Problem description
When the string "Caritas" is part of a line below, that line should be copied.
──────────────────────────────
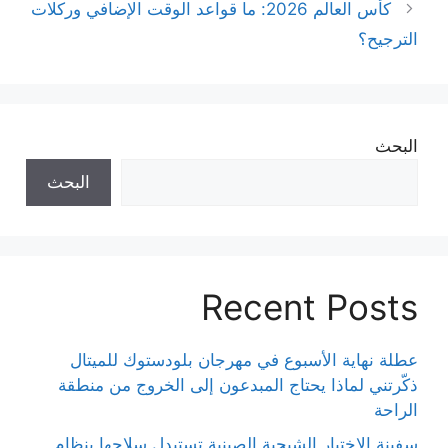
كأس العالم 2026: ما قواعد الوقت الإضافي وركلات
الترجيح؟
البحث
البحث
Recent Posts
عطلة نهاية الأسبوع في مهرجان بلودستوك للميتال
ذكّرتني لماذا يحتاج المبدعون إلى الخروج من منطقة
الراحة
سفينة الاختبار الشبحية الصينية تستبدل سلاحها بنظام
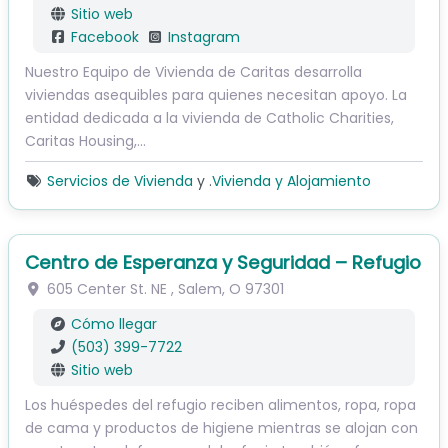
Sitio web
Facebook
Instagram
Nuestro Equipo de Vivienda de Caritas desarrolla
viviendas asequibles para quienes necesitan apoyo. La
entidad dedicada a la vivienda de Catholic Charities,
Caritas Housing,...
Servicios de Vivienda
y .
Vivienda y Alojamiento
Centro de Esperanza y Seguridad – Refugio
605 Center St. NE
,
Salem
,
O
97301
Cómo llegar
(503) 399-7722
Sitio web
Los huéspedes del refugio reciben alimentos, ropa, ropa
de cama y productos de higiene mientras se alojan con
──────────────────────────────
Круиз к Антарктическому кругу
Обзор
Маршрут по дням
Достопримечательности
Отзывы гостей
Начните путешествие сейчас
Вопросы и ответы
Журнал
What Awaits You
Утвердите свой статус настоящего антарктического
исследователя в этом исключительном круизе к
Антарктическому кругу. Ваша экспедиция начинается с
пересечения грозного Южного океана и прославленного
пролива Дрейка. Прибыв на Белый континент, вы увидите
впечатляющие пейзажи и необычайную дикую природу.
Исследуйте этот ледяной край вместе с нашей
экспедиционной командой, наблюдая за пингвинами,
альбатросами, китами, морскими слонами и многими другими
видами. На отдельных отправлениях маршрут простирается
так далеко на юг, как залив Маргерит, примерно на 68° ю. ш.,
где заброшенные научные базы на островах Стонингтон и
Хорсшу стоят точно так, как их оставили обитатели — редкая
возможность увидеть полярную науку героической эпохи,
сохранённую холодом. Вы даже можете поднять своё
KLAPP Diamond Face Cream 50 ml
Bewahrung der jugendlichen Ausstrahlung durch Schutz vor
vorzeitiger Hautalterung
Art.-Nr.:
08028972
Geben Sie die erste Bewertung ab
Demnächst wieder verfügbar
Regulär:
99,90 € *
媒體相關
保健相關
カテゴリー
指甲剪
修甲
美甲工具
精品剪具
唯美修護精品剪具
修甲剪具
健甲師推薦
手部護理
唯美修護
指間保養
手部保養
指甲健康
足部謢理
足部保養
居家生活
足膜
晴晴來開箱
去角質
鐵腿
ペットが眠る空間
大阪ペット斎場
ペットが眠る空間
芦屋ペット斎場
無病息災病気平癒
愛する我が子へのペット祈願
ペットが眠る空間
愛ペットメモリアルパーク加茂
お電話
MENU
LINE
──────────────────────────────
Problem solution
Nuestro Equipo de Vivienda de Caritas desarrolla
Caritas Housing,...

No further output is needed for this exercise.